----- EXERCISE DATA -----

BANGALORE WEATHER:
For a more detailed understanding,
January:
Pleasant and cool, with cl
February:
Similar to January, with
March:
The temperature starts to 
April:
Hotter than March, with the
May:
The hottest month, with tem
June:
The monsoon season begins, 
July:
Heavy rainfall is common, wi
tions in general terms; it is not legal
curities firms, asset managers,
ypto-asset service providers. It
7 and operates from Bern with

-----
----- EXERCISE DATA -----

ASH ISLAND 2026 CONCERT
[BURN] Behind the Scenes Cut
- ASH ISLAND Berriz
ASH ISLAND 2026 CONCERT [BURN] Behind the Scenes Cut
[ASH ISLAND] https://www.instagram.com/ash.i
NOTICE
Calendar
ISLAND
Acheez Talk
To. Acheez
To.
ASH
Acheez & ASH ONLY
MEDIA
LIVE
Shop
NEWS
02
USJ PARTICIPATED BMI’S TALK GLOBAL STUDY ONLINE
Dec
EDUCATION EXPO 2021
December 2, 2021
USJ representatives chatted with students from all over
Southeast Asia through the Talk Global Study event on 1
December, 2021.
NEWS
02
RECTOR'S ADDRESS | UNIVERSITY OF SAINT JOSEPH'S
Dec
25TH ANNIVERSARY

-----

- ACTION ITEM: Retype only the stretch of lines above starting at the one with "The monsoon season" and stopping at the one with "7 and operates from Bern with", exactly as written, with both kept.

- WORKED SOLUTION:
The monsoon season begins, 
July:
Heavy rainfall is common, wi
tions in general terms; it is not legal
curities firms, asset managers,
ypto-asset service providers. It
7 and operates from Bern with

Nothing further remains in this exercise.